As multicultural marketers, we always try to find the data that can help understand the Chinese community in Canada. Starting August 2017, Statistics Canada released the 2016 Canada Census data covering language, Immigration, and ethnocultural diversity. To get insights about Chinese community, we went through all the dataset and variables including the Chinese languages as the Mother Tongues and the Language Spoken at Home, and Chinese as a Visible Minority.

The findings below are grouped into three key areas, the Chinese community as a market (population, growth potentials), languages they speak, and the income. They not only give a status check on the current situation but also provide key hints for the potential and future.
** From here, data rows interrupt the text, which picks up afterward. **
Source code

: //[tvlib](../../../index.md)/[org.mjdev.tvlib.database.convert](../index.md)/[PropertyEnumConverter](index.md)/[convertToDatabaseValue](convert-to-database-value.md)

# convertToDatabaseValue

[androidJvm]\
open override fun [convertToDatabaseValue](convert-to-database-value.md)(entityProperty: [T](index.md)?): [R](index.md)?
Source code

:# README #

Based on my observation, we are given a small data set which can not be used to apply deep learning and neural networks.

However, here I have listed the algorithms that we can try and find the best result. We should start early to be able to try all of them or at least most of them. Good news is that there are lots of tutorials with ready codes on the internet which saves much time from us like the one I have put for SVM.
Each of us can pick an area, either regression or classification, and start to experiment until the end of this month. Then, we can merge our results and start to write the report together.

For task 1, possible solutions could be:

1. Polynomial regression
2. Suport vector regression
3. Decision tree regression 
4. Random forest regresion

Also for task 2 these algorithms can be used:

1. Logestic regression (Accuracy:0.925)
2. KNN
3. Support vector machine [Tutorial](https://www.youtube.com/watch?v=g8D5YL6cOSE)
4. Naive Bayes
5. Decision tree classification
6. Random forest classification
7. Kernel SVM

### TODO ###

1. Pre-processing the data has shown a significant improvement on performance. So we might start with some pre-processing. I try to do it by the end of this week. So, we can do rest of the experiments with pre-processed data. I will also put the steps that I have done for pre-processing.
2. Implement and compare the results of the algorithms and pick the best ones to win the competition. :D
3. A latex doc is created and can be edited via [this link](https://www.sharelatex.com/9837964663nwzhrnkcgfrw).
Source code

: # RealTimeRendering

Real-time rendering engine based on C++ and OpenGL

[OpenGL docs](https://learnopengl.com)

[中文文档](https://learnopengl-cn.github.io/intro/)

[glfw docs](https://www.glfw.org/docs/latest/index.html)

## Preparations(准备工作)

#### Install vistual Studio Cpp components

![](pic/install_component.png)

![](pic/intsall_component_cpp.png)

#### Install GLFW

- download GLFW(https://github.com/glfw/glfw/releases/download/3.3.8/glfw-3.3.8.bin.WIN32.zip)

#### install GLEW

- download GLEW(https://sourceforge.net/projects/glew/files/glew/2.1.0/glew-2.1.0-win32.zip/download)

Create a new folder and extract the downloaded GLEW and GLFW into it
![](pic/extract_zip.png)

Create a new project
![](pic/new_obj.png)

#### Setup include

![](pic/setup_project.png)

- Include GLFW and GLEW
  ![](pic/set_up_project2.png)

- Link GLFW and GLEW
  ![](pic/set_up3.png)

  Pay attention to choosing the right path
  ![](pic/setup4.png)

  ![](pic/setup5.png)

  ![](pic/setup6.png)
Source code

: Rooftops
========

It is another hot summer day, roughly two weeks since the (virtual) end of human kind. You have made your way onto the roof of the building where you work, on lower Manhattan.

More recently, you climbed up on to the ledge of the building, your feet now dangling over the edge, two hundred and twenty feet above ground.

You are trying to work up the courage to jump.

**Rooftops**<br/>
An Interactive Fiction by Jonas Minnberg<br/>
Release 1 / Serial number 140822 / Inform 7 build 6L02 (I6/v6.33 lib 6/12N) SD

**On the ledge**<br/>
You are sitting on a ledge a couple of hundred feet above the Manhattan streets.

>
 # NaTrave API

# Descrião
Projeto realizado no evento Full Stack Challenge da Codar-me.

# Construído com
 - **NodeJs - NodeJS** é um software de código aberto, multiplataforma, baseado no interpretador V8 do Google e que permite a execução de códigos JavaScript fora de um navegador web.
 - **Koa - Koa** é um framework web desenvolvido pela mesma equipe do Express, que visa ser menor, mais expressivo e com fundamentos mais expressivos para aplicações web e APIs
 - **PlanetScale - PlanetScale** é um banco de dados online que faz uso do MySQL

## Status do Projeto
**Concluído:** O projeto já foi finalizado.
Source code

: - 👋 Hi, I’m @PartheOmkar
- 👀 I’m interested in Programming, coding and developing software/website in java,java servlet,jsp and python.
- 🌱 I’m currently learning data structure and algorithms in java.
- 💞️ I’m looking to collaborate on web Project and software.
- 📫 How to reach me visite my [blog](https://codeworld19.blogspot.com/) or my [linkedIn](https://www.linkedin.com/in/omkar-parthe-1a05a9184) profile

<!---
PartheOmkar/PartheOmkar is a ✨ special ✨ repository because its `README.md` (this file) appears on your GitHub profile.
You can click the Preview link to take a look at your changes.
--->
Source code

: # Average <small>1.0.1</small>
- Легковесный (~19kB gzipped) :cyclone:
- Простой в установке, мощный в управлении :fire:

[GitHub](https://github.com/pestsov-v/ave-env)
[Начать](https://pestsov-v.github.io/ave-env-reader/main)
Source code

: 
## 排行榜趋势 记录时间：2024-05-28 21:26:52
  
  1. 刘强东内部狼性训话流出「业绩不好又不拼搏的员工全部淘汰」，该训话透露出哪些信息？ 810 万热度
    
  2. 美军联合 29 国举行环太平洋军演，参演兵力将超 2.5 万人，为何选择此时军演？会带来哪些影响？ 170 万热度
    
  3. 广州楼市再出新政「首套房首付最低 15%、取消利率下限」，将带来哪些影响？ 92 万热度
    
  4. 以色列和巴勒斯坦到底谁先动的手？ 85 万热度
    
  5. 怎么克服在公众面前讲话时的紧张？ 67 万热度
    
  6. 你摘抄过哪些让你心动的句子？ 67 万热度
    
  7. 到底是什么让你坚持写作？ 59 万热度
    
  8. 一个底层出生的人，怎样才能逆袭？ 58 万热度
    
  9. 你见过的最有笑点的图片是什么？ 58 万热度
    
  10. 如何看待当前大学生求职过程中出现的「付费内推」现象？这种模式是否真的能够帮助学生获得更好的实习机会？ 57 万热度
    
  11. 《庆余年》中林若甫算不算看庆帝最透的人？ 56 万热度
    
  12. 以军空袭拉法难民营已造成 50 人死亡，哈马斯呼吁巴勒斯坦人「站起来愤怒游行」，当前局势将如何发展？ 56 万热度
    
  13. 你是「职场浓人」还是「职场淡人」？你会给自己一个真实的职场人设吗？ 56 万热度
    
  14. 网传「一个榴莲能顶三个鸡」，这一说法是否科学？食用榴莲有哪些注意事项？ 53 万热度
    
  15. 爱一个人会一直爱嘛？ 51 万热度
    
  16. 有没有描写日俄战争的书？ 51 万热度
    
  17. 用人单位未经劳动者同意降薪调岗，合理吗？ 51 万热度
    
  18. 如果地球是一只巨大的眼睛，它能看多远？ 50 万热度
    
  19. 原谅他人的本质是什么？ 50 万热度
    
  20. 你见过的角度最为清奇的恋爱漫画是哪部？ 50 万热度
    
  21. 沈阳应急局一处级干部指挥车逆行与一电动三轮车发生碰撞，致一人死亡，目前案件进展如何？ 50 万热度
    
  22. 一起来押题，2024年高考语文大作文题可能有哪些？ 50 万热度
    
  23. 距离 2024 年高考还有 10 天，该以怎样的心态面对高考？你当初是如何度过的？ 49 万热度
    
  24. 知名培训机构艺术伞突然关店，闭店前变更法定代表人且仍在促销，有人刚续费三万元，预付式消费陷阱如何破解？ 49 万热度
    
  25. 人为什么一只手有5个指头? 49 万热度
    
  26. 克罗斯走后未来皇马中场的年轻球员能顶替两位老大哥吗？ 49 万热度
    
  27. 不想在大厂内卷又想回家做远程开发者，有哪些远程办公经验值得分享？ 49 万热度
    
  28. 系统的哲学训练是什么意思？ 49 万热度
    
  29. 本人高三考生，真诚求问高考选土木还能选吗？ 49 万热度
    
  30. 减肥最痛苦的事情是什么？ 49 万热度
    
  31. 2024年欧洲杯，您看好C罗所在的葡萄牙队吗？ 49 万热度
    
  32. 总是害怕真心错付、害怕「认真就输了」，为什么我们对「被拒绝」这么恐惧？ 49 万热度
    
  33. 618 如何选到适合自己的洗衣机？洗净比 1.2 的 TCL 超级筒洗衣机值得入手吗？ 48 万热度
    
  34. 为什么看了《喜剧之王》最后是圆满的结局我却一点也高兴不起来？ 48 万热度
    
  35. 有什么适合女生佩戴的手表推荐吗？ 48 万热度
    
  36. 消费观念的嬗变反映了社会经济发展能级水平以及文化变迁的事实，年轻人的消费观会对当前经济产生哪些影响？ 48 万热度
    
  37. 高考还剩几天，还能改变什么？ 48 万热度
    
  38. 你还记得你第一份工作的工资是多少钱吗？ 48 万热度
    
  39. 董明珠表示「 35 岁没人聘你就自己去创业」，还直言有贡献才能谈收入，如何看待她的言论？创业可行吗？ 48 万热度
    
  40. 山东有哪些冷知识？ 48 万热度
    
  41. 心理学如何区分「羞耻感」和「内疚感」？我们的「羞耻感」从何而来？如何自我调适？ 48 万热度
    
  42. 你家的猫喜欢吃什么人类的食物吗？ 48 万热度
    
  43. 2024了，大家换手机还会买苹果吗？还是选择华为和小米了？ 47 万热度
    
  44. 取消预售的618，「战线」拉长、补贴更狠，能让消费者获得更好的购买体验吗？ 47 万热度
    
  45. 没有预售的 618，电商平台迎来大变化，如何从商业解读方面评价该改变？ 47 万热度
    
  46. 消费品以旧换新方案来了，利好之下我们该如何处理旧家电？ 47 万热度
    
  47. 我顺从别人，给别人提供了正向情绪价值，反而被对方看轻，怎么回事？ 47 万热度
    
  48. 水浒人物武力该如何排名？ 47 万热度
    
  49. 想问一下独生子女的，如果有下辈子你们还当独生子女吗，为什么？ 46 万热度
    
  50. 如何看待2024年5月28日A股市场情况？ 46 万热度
1. In Canadian diversified multi-culture market, Chinese community is the biggest in term of size and continues to grow

Visible minority as Chinese reported 1.6 million counts in 2016 Census (1,577,065), accounting for 4.6% of the total Canadian population. Ontario, British Columbia and Alberta are the top three provinces, reporting 755,545, 508,480 and 158,200 counts respectively. Chinese as Visible minority accounted for 11.2% of the total population in British Columbia, the largest proportion among the provinces and territories (Ontario: 5.7%, Alberta: 4.0%)

1.2 Million people speak Chinese languages in total. From the report Linguistic diversity and multilingualism in Canadian homes (2016 Census), Mandarin ranks 1st on the immigrant mother tongues, 610,835 people and followed by the people whose mother tongue are Cantonese (594,030).

After the year of 2000, Mandarin speakers are the main driver for Chinese community increase. The immigrants whose mother tongues are Chinese Languages remain stable since 2001. Compared to the spike driven by Cantonese speakers during 1991 to 2000, the population was largely driven by the Mandarin speakers from 2001 to 2016.

Age pyramid of Chinese shows the population is steadily growing. Based on the age pyramid data, the Chinese as a visible minority continues to grow steadily as it displays close to equal percentages across age cohorts and a larger percentage of the population in the younger age group.

2. Chinese language and culture are deep in their hearts.

Majority of Chinese are still first-generation immigration. In the data table that combines Visible Minority and Generation Status, 73% of the Chinese are the first generation, 24% of the total Chinese (as a visible minority) are the second generation.

Close to half of the Chinese speakers speak their month tongue at home. 45% of Chinese speakers only spoken Chinese at home. However, younger age group tent to speak multiple languages at home (72%).

Close to one-fifth of the Chinese speakers don’t know English or French. 19% of the Chinese speakers (Mother tongue as Chinese Languages) speak neither English nor French

3. Income indexed low, but that may not be the truth

Chinese indexed lower in total income against overall visible minority (index 81, based on average), and indexed lower than overall visible minority for the group with wages, salaries, and commissions (index 96, based on average)

However, there are some circumstances that a certain level of overseas income is not included in Canada’s census data. It’s common that some immigrate families have multiple income sources, Census data may not capture all of them. Thus, even Chinese as a visible minority index lower than the overall visible minority in charts, it may not be the case in the real world.